Modeling and design of structured noise control materials for modern lightweight structures

现代轻质结构的结构化噪声控制材料的建模和设计

• 批准号: RGPIN-2020-07067
• 负责人: Atalla, Noureddine
• 金额: $ 2.33万
• 依托单位: Université de Sherbrooke
• 依托单位国家: 加拿大
• 项目类别: Discovery Grants Program - Individual
• 财政年份: 2021
• 资助国家: 加拿大
• 起止时间: 2021-01-01 至 2022-12-31
• 项目状态: 已结题
• 来源: https://www.nserc-crsng.gc.ca/ase-oro/Details-Detailles_eng.asp?id=741268
• 关键词: Modeling; design; structured; noise; control

The proposed research program is aimed at developing, quantifying and optimizing, through modeling, prototyping and testing, the acoustic performance of structured noise control materials (also known as Acoustic Meta-Materials : AMM) attached to modern lightweight structures. The targeted AMM combines the natural properties of the used structure (e.g. stiffness, backing cavity), host material (e.g. passive absorption of open cell foams) with shaped and/or resonant inclusions suitably located to ensure maximum structural, vibration and acoustic performance over the entire audible frequency range and at low frequency in particular. This represents the major and current challenge in sound insulation since in this frequency range conventional treatments are practically inefficient. Using state of the art numerical and experimental tools, the methodology includes (i) developing, implementing and validating computationally efficient full frequency spectrum vibro-acoustics models for modern lightweight structures with embedded or attached AMM under various excitations; (ii) Investigating and developing various AMM concepts; specifically, study host materials (porous elastic foams, polymers, Honeycombs.) with judiciously placed and structured inclusions (Helmholtz resonators, membranes, shaped voids, .) that target higher absorption and/or isolation performance at low frequencies; (iii) investigating methods and materials to realize the proposed design (3D printing, thermoforming) and on this basis fabricate small-scale prototypes to elucidate the main physical phenomena, verify the prediction of the developed modeling tools and quantify the variability and robustness of the developed prototypes; (iv) assess the technological readiness level of the best performing concepts using representative industrial structures and standardized vibro-acoustics tests. The outcome of this research is both fundamental knowledge (refined analytical and numerical models elucidating the used physics and guiding the design) and technology (characterization and design tools, fully functional high TRL prototypes). These developments are generic and applicable to noise and vibration control problems in the transport, aerospace and construction sectors. Moreover, several highly qualified people will be trained through this program; they will be able to support these industries and Canadian research institutions.

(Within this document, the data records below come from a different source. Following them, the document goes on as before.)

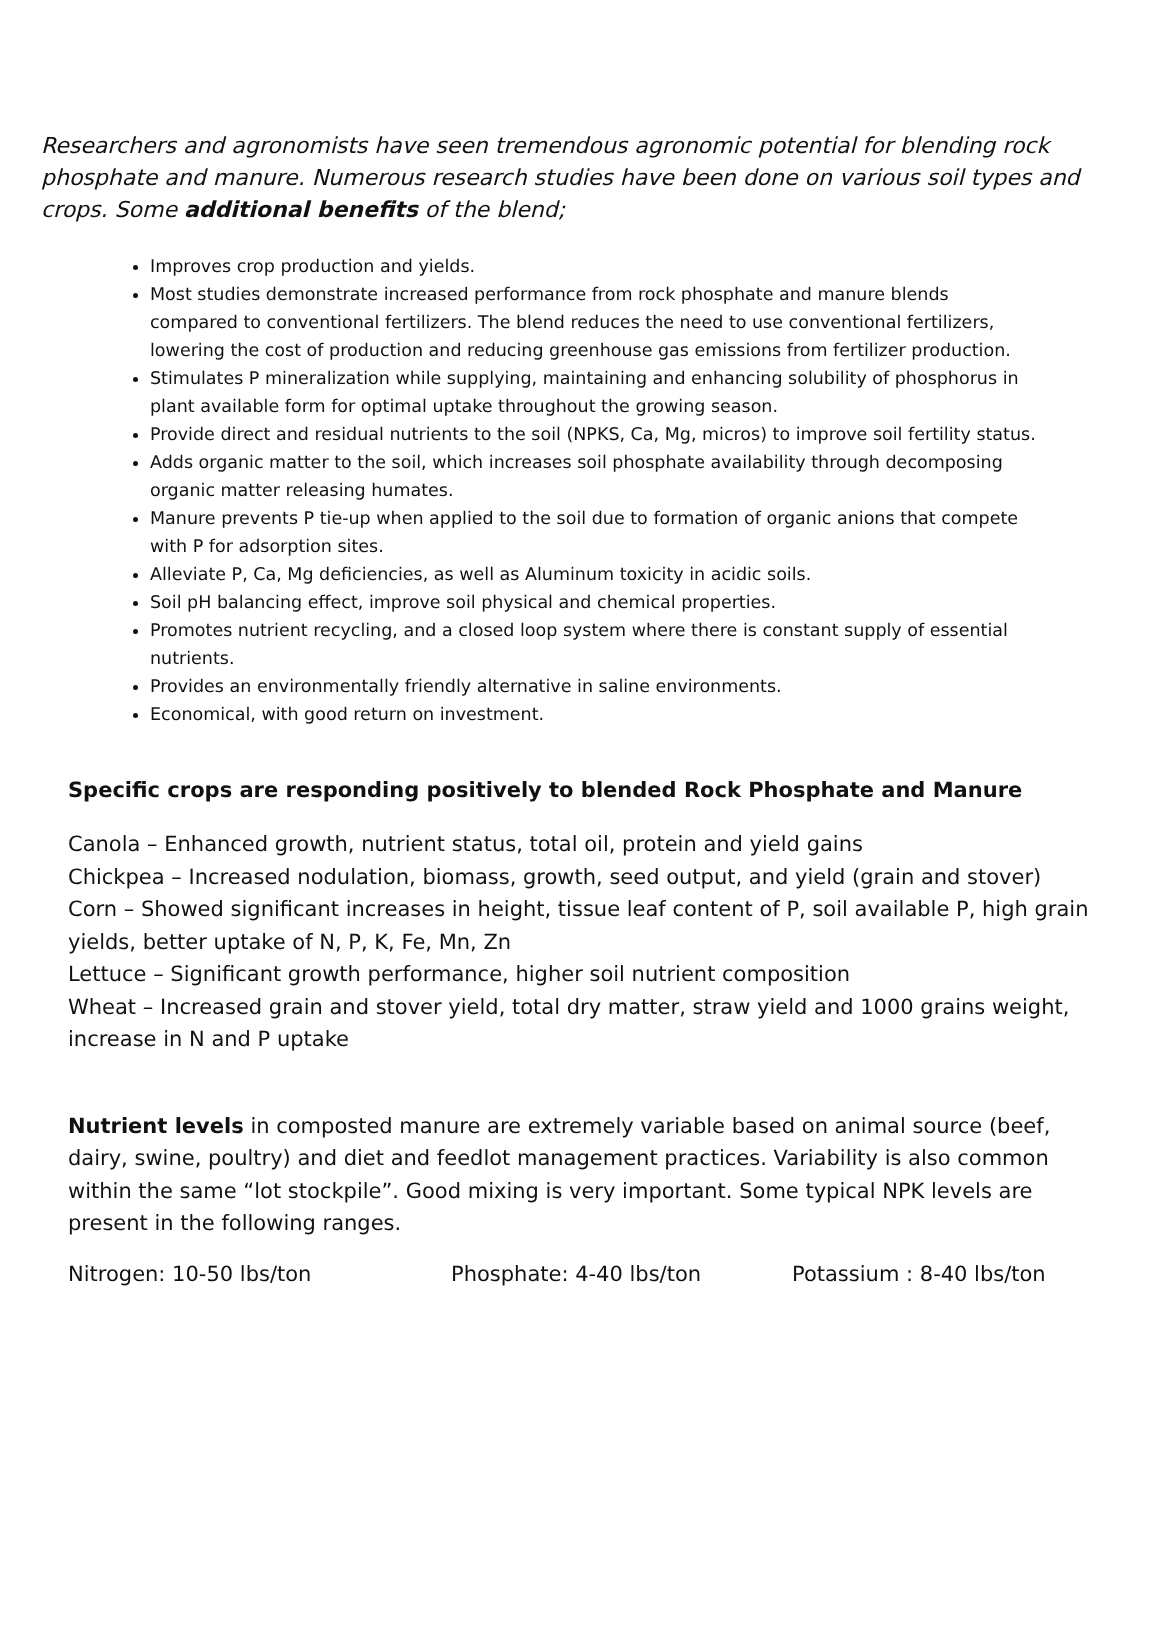Researchers and agronomists have seen tremendous agronomic potential for blending rock phosphate and manure. Numerous research studies have been done on various soil types and crops. Some additional benefits of the blend;
Improves crop production and yields.
Most studies demonstrate increased performance from rock phosphate and manure blends compared to conventional fertilizers. The blend reduces the need to use conventional fertilizers, lowering the cost of production and reducing greenhouse gas emissions from fertilizer production.
Stimulates P mineralization while supplying, maintaining and enhancing solubility of phosphorus in plant available form for optimal uptake throughout the growing season.
Provide direct and residual nutrients to the soil (NPKS, Ca, Mg, micros) to improve soil fertility status.
Adds organic matter to the soil, which increases soil phosphate availability through decomposing organic matter releasing humates.
Manure prevents P tie-up when applied to the soil due to formation of organic anions that compete with P for adsorption sites.
Alleviate P, Ca, Mg deficiencies, as well as Aluminum toxicity in acidic soils.
Soil pH balancing effect, improve soil physical and chemical properties.
Promotes nutrient recycling, and a closed loop system where there is constant supply of essential nutrients.
Provides an environmentally friendly alternative in saline environments.
Economical, with good return on investment.
Specific crops are responding positively to blended Rock Phosphate and Manure
Canola – Enhanced growth, nutrient status, total oil, protein and yield gains
Chickpea – Increased nodulation, biomass, growth, seed output, and yield (grain and stover)
Corn – Showed significant increases in height, tissue leaf content of P, soil available P, high grain yields, better uptake of N, P, K, Fe, Mn, Zn
Lettuce – Significant growth performance, higher soil nutrient composition
Wheat – Increased grain and stover yield, total dry matter, straw yield and 1000 grains weight, increase in N and P uptake
Nutrient levels in composted manure are extremely variable based on animal source (beef, dairy, swine, poultry) and diet and feedlot management practices. Variability is also common within the same “lot stockpile”. Good mixing is very important. Some typical NPK levels are present in the following ranges.
Nitrogen: 10-50 lbs/ton Phosphate: 4-40 lbs/ton Potassium : 8-40 lbs/ton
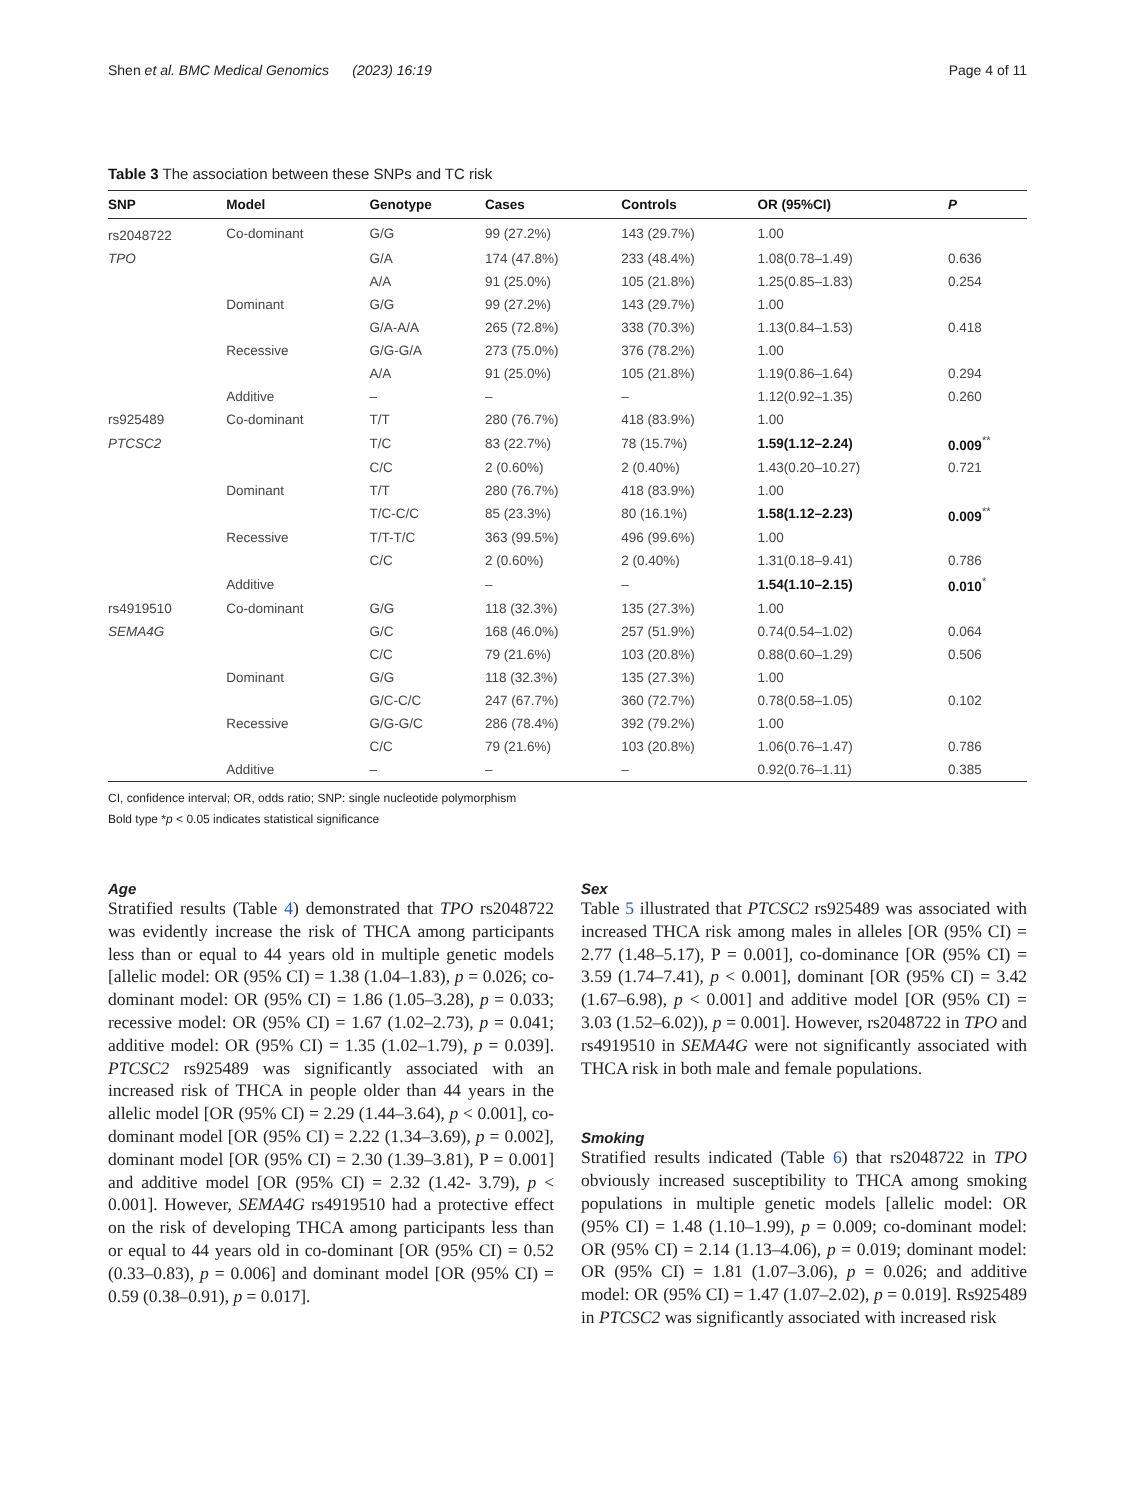Shen et al. BMC Medical Genomics (2023) 16:19 Page 4 of 11
Table 3 The association between these SNPs and TC risk
| SNP | Model | Genotype | Cases | Controls | OR (95%CI) | P |
| --- | --- | --- | --- | --- | --- | --- |
| rs2048722 | Co-dominant | G/G | 99 (27.2%) | 143 (29.7%) | 1.00 | |
| TPO | | G/A | 174 (47.8%) | 233 (48.4%) | 1.08(0.78–1.49) | 0.636 |
| | | A/A | 91 (25.0%) | 105 (21.8%) | 1.25(0.85–1.83) | 0.254 |
| | Dominant | G/G | 99 (27.2%) | 143 (29.7%) | 1.00 | |
| | | G/A-A/A | 265 (72.8%) | 338 (70.3%) | 1.13(0.84–1.53) | 0.418 |
| | Recessive | G/G-G/A | 273 (75.0%) | 376 (78.2%) | 1.00 | |
| | | A/A | 91 (25.0%) | 105 (21.8%) | 1.19(0.86–1.64) | 0.294 |
| | Additive | – | – | – | 1.12(0.92–1.35) | 0.260 |
| rs925489 | Co-dominant | T/T | 280 (76.7%) | 418 (83.9%) | 1.00 | |
| PTCSC2 | | T/C | 83 (22.7%) | 78 (15.7%) | 1.59(1.12–2.24) | 0.009<sup>**</sup> |
| | | C/C | 2 (0.60%) | 2 (0.40%) | 1.43(0.20–10.27) | 0.721 |
| | Dominant | T/T | 280 (76.7%) | 418 (83.9%) | 1.00 | |
| | | T/C-C/C | 85 (23.3%) | 80 (16.1%) | 1.58(1.12–2.23) | 0.009<sup>**</sup> |
| | Recessive | T/T-T/C | 363 (99.5%) | 496 (99.6%) | 1.00 | |
| | | C/C | 2 (0.60%) | 2 (0.40%) | 1.31(0.18–9.41) | 0.786 |
| | Additive | | – | – | 1.54(1.10–2.15) | 0.010<sup>*</sup> |
| rs4919510 | Co-dominant | G/G | 118 (32.3%) | 135 (27.3%) | 1.00 | |
| SEMA4G | | G/C | 168 (46.0%) | 257 (51.9%) | 0.74(0.54–1.02) | 0.064 |
| | | C/C | 79 (21.6%) | 103 (20.8%) | 0.88(0.60–1.29) | 0.506 |
| | Dominant | G/G | 118 (32.3%) | 135 (27.3%) | 1.00 | |
| | | G/C-C/C | 247 (67.7%) | 360 (72.7%) | 0.78(0.58–1.05) | 0.102 |
| | Recessive | G/G-G/C | 286 (78.4%) | 392 (79.2%) | 1.00 | |
| | | C/C | 79 (21.6%) | 103 (20.8%) | 1.06(0.76–1.47) | 0.786 |
| | Additive | – | – | – | 0.92(0.76–1.11) | 0.385 |
CI, confidence interval; OR, odds ratio; SNP: single nucleotide polymorphism
Bold type *p < 0.05 indicates statistical significance
Age
Stratified results (Table 4) demonstrated that TPO rs2048722 was evidently increase the risk of THCA among participants less than or equal to 44 years old in multiple genetic models [allelic model: OR (95% CI) = 1.38 (1.04–1.83), p = 0.026; co-dominant model: OR (95% CI) = 1.86 (1.05–3.28), p = 0.033; recessive model: OR (95% CI) = 1.67 (1.02–2.73), p = 0.041; additive model: OR (95% CI) = 1.35 (1.02–1.79), p = 0.039]. PTCSC2 rs925489 was significantly associated with an increased risk of THCA in people older than 44 years in the allelic model [OR (95% CI) = 2.29 (1.44–3.64), p < 0.001], co-dominant model [OR (95% CI) = 2.22 (1.34–3.69), p = 0.002], dominant model [OR (95% CI) = 2.30 (1.39–3.81), P = 0.001] and additive model [OR (95% CI) = 2.32 (1.42- 3.79), p < 0.001]. However, SEMA4G rs4919510 had a protective effect on the risk of developing THCA among participants less than or equal to 44 years old in co-dominant [OR (95% CI) = 0.52 (0.33–0.83), p = 0.006] and dominant model [OR (95% CI) = 0.59 (0.38–0.91), p = 0.017].
Sex
Table 5 illustrated that PTCSC2 rs925489 was associated with increased THCA risk among males in alleles [OR (95% CI) = 2.77 (1.48–5.17), P = 0.001], co-dominance [OR (95% CI) = 3.59 (1.74–7.41), p < 0.001], dominant [OR (95% CI) = 3.42 (1.67–6.98), p < 0.001] and additive model [OR (95% CI) = 3.03 (1.52–6.02)), p = 0.001]. However, rs2048722 in TPO and rs4919510 in SEMA4G were not significantly associated with THCA risk in both male and female populations.
Smoking
Stratified results indicated (Table 6) that rs2048722 in TPO obviously increased susceptibility to THCA among smoking populations in multiple genetic models [allelic model: OR (95% CI) = 1.48 (1.10–1.99), p = 0.009; co-dominant model: OR (95% CI) = 2.14 (1.13–4.06), p = 0.019; dominant model: OR (95% CI) = 1.81 (1.07–3.06), p = 0.026; and additive model: OR (95% CI) = 1.47 (1.07–2.02), p = 0.019]. Rs925489 in PTCSC2 was significantly associated with increased risk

拟议的研究计划旨在通过建模，原型设计和测试，开发，量化和优化附着在现代轻质结构上的结构化噪声控制材料（也称为声学元材料：AMM）的声学性能。目标AMM将所用结构的自然特性（例如刚度、背腔）、主体材料（例如开孔泡沫的被动吸收）与适当定位的成形和/或共振内含物相结合，以确保在整个可听频率范围内，特别是在低频下的最大结构、振动和声学性能。这代表了隔音方面的主要和当前挑战，因为在该频率范围内，常规处理实际上是低效的。使用最先进的数值和实验工具，该方法包括（i）开发，实施和验证计算效率高的全频谱振动声学模型，用于现代轻质结构，嵌入或附加AMM在各种激励下;（ii）调查和开发各种AMM概念;特别是，研究主体材料（多孔弹性泡沫，聚合物，蜂窝）。与明智地放置和结构化的夹杂物（亥姆霍兹共振器，膜，成型空隙，.）目标是在低频下具有更高的吸收和/或隔离性能;（iii）研究实现所提出的设计的方法和材料（3D打印、热成型）并在此基础上制造小规模原型，以阐明主要物理现象，验证开发的建模工具的预测并量化开发原型的可变性和鲁棒性;（iv）使用具代表性的工业结构和标准化的振动声学测试，评估最佳性能概念的技术就绪程度。这项研究的成果是基础知识（精细的分析和数值模型，阐明所使用的物理和指导设计）和技术（表征和设计工具，功能齐全的高TRL原型）。这些发展是通用的，适用于运输，航空航天和建筑部门的噪声和振动控制问题。此外，一些高素质的人将通过该计划进行培训，他们将能够支持这些行业和加拿大的研究机构。